Exelon at noon Monday officially retired its Oyster Creek Nuclear Generating Station in New Jersey ahead of what is anticipated to be an accelerated decommissioning.
The 650-megawatt boiling water reactor in Lacey Township became operational in December 1969, on the same day as the Nine Mile Point Nuclear Generating Station near Oswego, N.Y. Since Oyster Creek received its license first from the Nuclear Regulatory Commission, it was technically the oldest operating power reactor in the United States.
The next step will be extraction of fuel from the reactor for cooling in the used fuel pool. Workers will then ready the facility for dismantlement and decommissioning, Exelon said.
About 300 Oyster Creek employees are expected to stay with the site for decommissioning operations.
“Eventually these buildings will disappear, but the station’s legacy of safe, reliable operations, community involvement, and environmental stewardship will never fade,” said Exelon Oyster Creek Vice President Tim Moore in a Monday news release.

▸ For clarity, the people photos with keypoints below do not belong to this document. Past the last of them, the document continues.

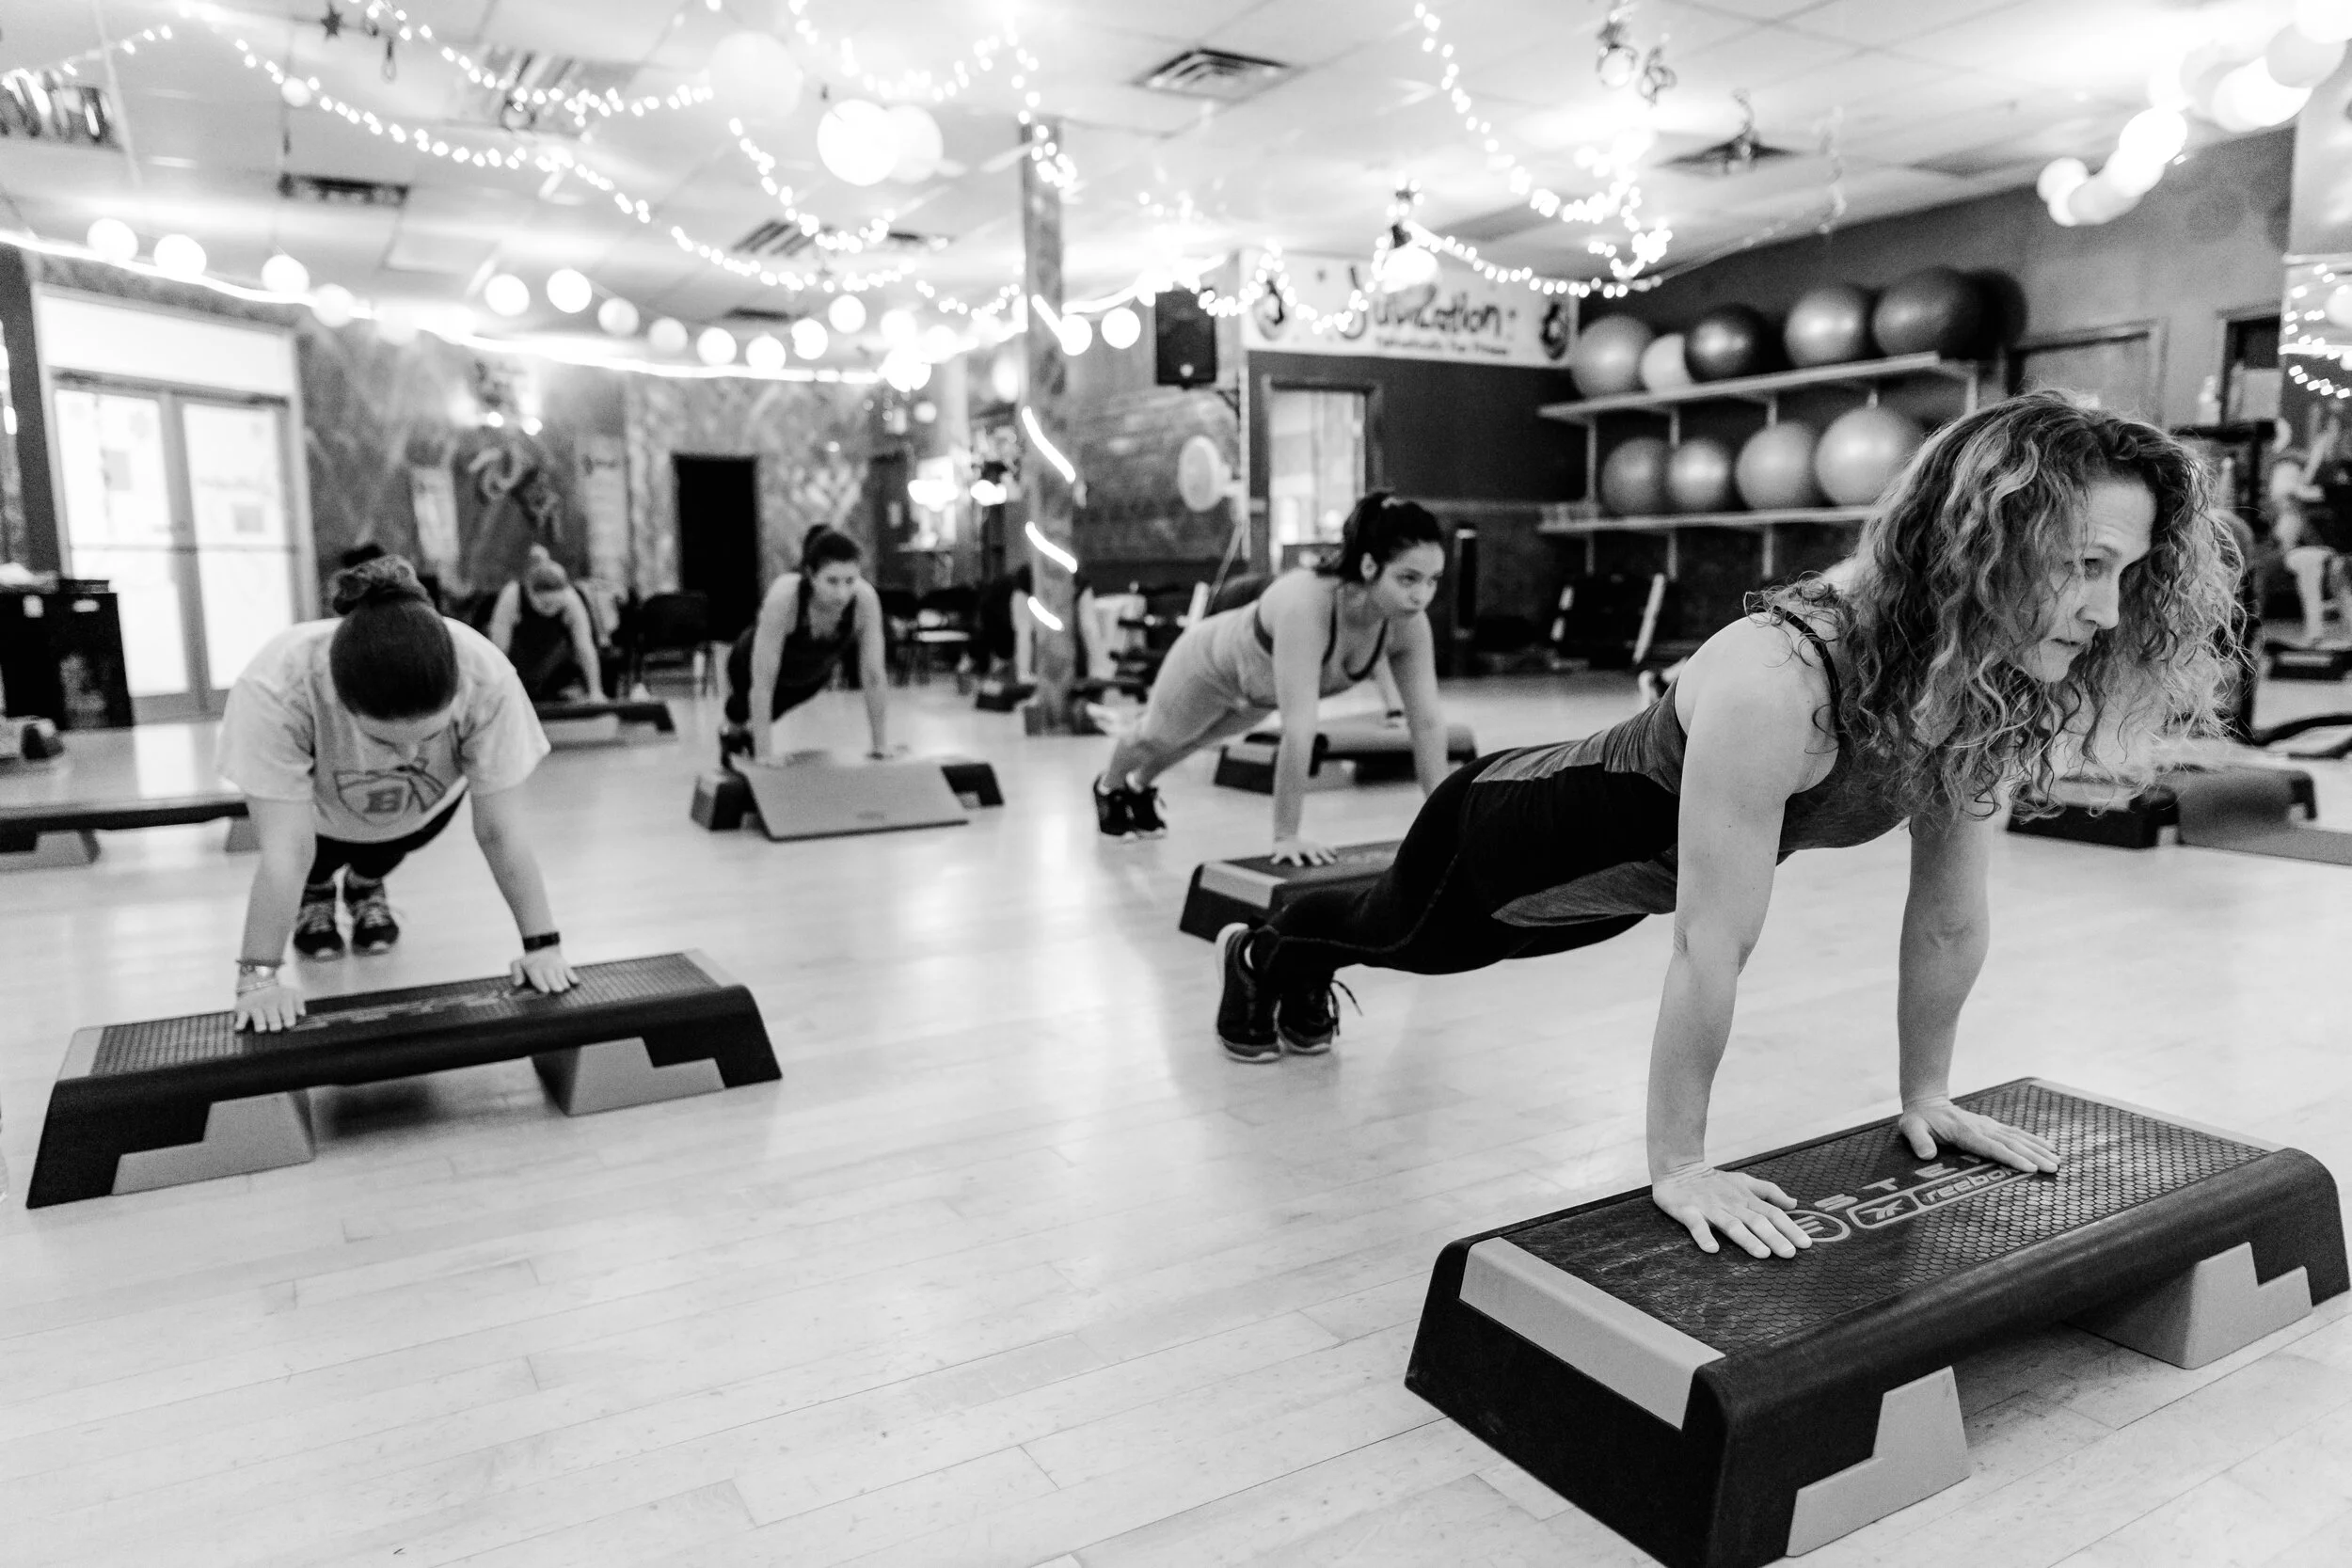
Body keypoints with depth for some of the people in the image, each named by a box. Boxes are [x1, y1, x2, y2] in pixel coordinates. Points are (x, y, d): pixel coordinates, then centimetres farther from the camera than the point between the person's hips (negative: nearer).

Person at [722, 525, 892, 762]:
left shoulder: (865, 598, -37)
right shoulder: (784, 596, -45)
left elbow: (874, 677, -29)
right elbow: (762, 682, -39)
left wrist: (881, 745, -27)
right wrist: (763, 753, -38)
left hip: (814, 669, 3)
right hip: (752, 664, -3)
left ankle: (744, 731, 62)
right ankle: (734, 730, 57)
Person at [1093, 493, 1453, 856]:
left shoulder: (1409, 623, -32)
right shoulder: (1305, 604, -50)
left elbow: (1427, 720, -26)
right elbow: (1298, 730, -51)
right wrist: (1285, 837, -50)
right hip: (1214, 660, -5)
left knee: (1189, 742, 34)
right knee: (1156, 739, 28)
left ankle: (1139, 787, 66)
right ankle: (1109, 788, 62)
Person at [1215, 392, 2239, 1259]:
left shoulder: (1984, 687, -20)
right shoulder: (1778, 685, -44)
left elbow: (1949, 915, -8)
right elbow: (1712, 947, -38)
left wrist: (1925, 1092, -2)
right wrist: (1677, 1166, -30)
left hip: (1628, 875, 6)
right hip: (1515, 830, -6)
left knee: (1437, 949, 34)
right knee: (1398, 935, 27)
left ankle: (1303, 971, 66)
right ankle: (1260, 955, 62)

While the plant’s current NRC license does not expire until 2029, New Jersey officials and Exelon agreed in 2010 to shut down the facility by late 2019 so the company would not have to pay $800 million to install new cooling towers. Exelon later moved the date up to Monday to help shift around workers more efficiently.
Exelon originally planned to place the Oyster Creek reactor into SAFSTOR condition for several decades, with decommissioning and site restoration to be finished in 2080. Instead, it wants to sell the property to New Jersey-based energy technology company Holtec International, which will manage decommissioning, site restoration, and spent fuel management in collaboration with Canadian engineering giant SNC-Lavalin.
Holtec and Exelon hope to secure NRC approval and to complete the sale next year. However, the NRC is mum on the speed for reviewing the requested license transfer. The two corporation are keeping the sales price confidential.